From 1475 BCE to 1275 BCE, the Mitanni Empire ruled over the northern Euphrates-Tigris region in what is now Iraq. It’s only rival at that time was Egypt, but when the Hittite Empire began gaining power, they joined together against it. That wasn’t enough, and Mitanni was eventually defeated by the Hittite and assimilated so completely that very little is known of the dynasty. That may change with the discovery of a MIttani palace in Iraqi Kurdistan after drought exposed it in a reservoir.
“The find is one of the most important archaeological discoveries in the region in recent decades and illustrates the success of the Kurdish-German cooperation.”

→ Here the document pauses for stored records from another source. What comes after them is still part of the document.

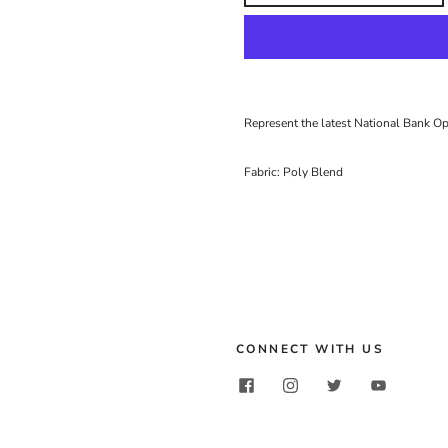
Represent the latest National Bank O
Fabric: Poly Blend
CONNECT WITH US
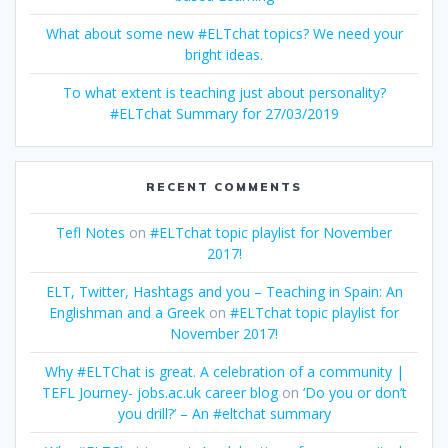
What about some new #ELTchat topics? We need your
bright ideas.
To what extent is teaching just about personality?
#ELTchat Summary for 27/03/2019
RECENT COMMENTS
Tefl Notes
on
#ELTchat topic playlist for November
2017!
ELT, Twitter, Hashtags and you – Teaching in Spain: An
Englishman and a Greek
on
#ELTchat topic playlist for
November 2017!
Why #ELTChat is great. A celebration of a community |
TEFL Journey- jobs.ac.uk career blog
on
‘Do you or don’t
you drill?’ – An #eltchat summary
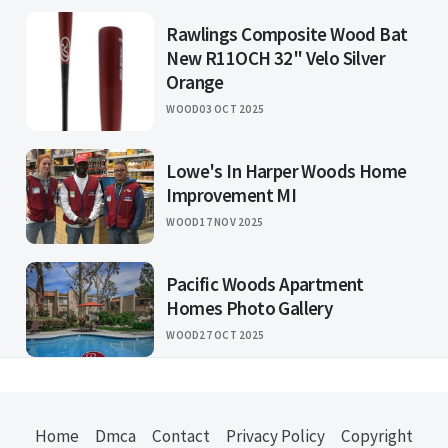
Rawlings Composite Wood Bat
New R11OCH 32" Velo Silver
Orange
WOOD
03 OCT 2025
Lowe's In Harper Woods Home
Improvement MI
WOOD
17 NOV 2025
Pacific Woods Apartment
Homes Photo Gallery
WOOD
27 OCT 2025
Home
Dmca
Contact
Privacy Policy
Copyright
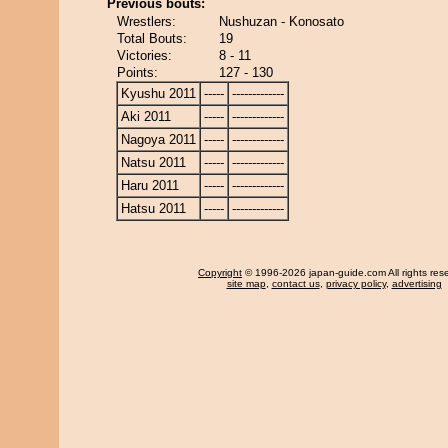
Previous bouts:
Wrestlers:
Nushuzan - Konosato
Total Bouts:
19
Victories:
8 - 11
Points:
127 - 130
Kyushu 2011
-----
-------------
Aki 2011
-----
-------------
Nagoya 2011
-----
-------------
Natsu 2011
-----
-------------
Haru 2011
-----
-------------
Hatsu 2011
-----
-------------
Copyright
© 1996-2026 japan-guide.com All rights res
site map
,
contact us
,
privacy policy
,
advertising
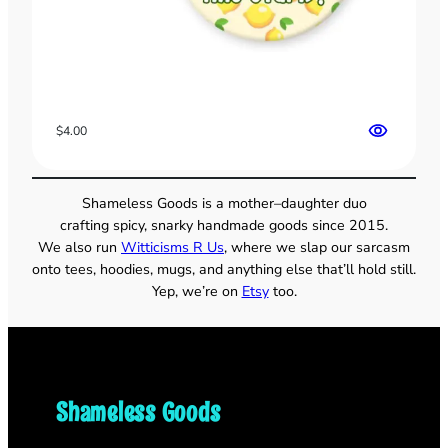
$
4.00
Shameless Goods is a mother–daughter duo
crafting spicy, snarky handmade goods since 2015.
We also run
Witticisms R Us
, where we slap our sarcasm
onto tees, hoodies, mugs, and anything else that’ll hold still.
Yep, we’re on
Etsy
too.
Shameless Goods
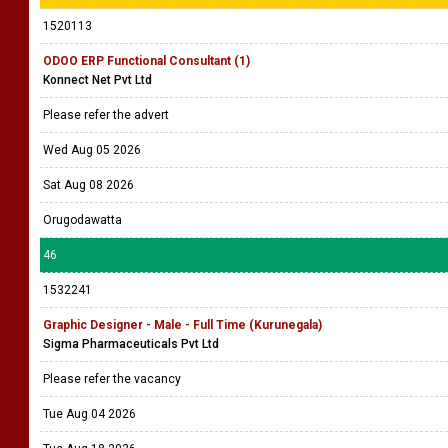
Please refer the advert
Wed Aug 05 2026
Sat Aug 08 2026
Colombo
45
1520113
ODOO ERP Functional Consultant (1)
Konnect Net Pvt Ltd
Please refer the advert
Wed Aug 05 2026
Sat Aug 08 2026
Orugodawatta
46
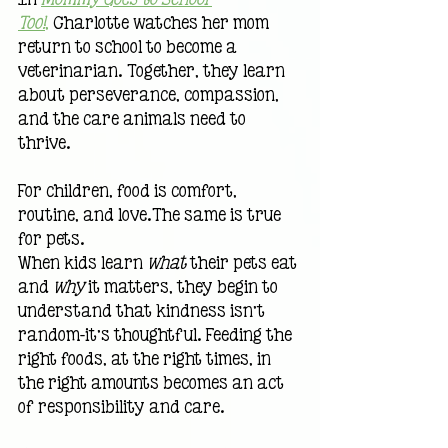
Too!
,
 Charlotte watches her mom 
return to school to become a 
veterinarian. Together, they learn 
about perseverance, compassion, 
and the care animals need to 
thrive.
For children, food is comfort, 
routine, and love.The same is true 
for pets.
When kids learn 
what
 their pets eat 
and 
why
 it matters, they begin to 
understand that kindness isn’t 
random—it’s thoughtful. Feeding the 
right foods, at the right times, in 
the right amounts becomes an act 
of responsibility and care.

Cooperation is always a good thing, especially at archeological sites in areas of political strife. Kurdish archaeologist Hasan Ahmed Qasim was working with Dr. Hasan Ahmed Qasim and Dr. Ivana Puljiz on a joint research project between the University of Tübingen and the Kurdistan Archaeology Organization (KAO) in cooperation with the Duhok Directorate of Antiquities after a drought caused the water level of the Mosul Reservoir in northern Iraq to drop unexpectedly and substantially, revealing the remains of a Bronze Age palace which is believed to have once stood on the edge of the Tigris River valley in the Mitanni town of Kemune. The site was first discovered in 2010, but the recent drop in water level was the first change archeologists had to do some serious digging.
According to the press release by the University of Tübingen, the palace was a solid structure with two-meters thick mud walls, some standing over two meters high. A number of rooms were identified and those contained items that may finally shed some light on the Mitanni empire. One contained ten cuneiform clay tablets which suggest that Kemune may have once be the ancient city of Zachiku, which was thought to have existed in that area 400 years before. (Photos of the site here.) However, it’s what was on the walls that got the archeologists most excited, according to Puljiz.
“We also found remnants of murals in bright shades of red and blue. Mural paintings may have been a typical feature of palaces in the 2nd millennium BC, but they have seldom been preserved. Therefore, the discovery of murals in Kemune is an archaeological sensation.”
This is yet another important archeological site covered by the waters of a dam – in this case, the Mosul Reservoir of the Mosul Dam, the largest dam in Iraq. Completed in 1986, provides electricity to the 1.7 million residents of Mosul … and also some anxiety. The dam was briefly taken over by ISIS in 2014 and it has required constant maintenance and repairs due to being built on top of gypsum, a soft mineral that dissolves in contact with water. Whose bright idea was this? Saddam Hussein.
“The Mittani empire is one of the least-explored ancient Near Eastern empires. So far, information about the palaces of the Mittani period has only been found in Tell Brak in Syria and in the cities of Nuzi and Alalach on the outskirts of the empire.”
Saddam may be gone, but instability remains – both in the dam and the region. This appears to be an important central palace of the Mittani Empire, and could help locate its capital, which has remained a mystery in an empire of mysteries.
Will the researchers be able to uncover the secrets of the Mittani Empire and outrace the instability of the governments and the dam? Cooperation will help. So will luck. And don’t forget the climate change that caused the drought.
Archeology is a complicated science.